● TASK DETAILS:
For every record that follows, write out the text exactly and omit the picture, if one is present.

Start of LISTED RECORDS

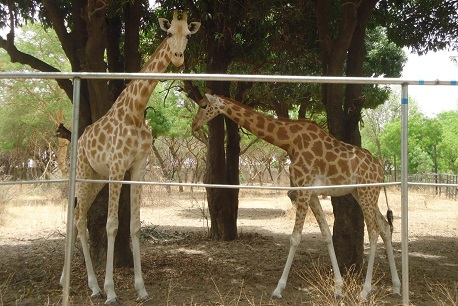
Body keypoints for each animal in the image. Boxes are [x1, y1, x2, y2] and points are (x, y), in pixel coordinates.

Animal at [60, 11, 199, 304]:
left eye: (188, 36)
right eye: (169, 33)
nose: (178, 57)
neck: (136, 110)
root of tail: (78, 141)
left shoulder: (138, 167)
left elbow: (134, 225)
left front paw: (141, 289)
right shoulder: (117, 166)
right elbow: (112, 225)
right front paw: (112, 291)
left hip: (97, 179)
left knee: (78, 216)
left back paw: (81, 283)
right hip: (84, 173)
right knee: (78, 218)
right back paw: (89, 285)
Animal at [191, 94, 398, 300]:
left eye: (204, 105)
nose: (194, 125)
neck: (289, 140)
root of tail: (381, 170)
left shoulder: (304, 188)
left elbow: (295, 238)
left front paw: (278, 289)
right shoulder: (311, 193)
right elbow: (326, 234)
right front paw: (338, 288)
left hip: (367, 191)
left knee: (373, 231)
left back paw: (365, 291)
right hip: (362, 193)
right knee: (384, 227)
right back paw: (396, 287)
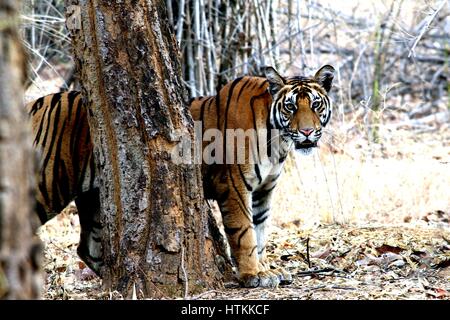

End of LISTED RECORDS

● ANSWER SECTION:
Body keypoints for each animal in the image. Boxes are [x1, y1, x2, y2] and points are (x, y), in pixel coordinates.

Animal at [60, 11, 199, 304]:
left eye: (188, 36)
right eye: (169, 33)
nose: (178, 57)
neck: (136, 110)
root of tail: (78, 141)
left shoulder: (138, 167)
left elbow: (134, 225)
left front paw: (141, 289)
right shoulder: (117, 166)
right elbow: (112, 225)
right front paw: (112, 291)
left hip: (97, 179)
left knee: (78, 216)
left back paw: (81, 283)
right hip: (84, 173)
right knee: (78, 218)
right back paw: (89, 285)
Animal at [191, 94, 398, 300]:
left eye: (204, 105)
nose: (194, 125)
neck: (289, 140)
root of tail: (381, 170)
left shoulder: (304, 188)
left elbow: (295, 238)
left front paw: (278, 289)
right shoulder: (311, 193)
right elbow: (326, 234)
right front paw: (338, 288)
left hip: (367, 191)
left knee: (373, 231)
left back paw: (365, 291)
right hip: (362, 193)
right knee: (384, 227)
right back paw: (396, 287)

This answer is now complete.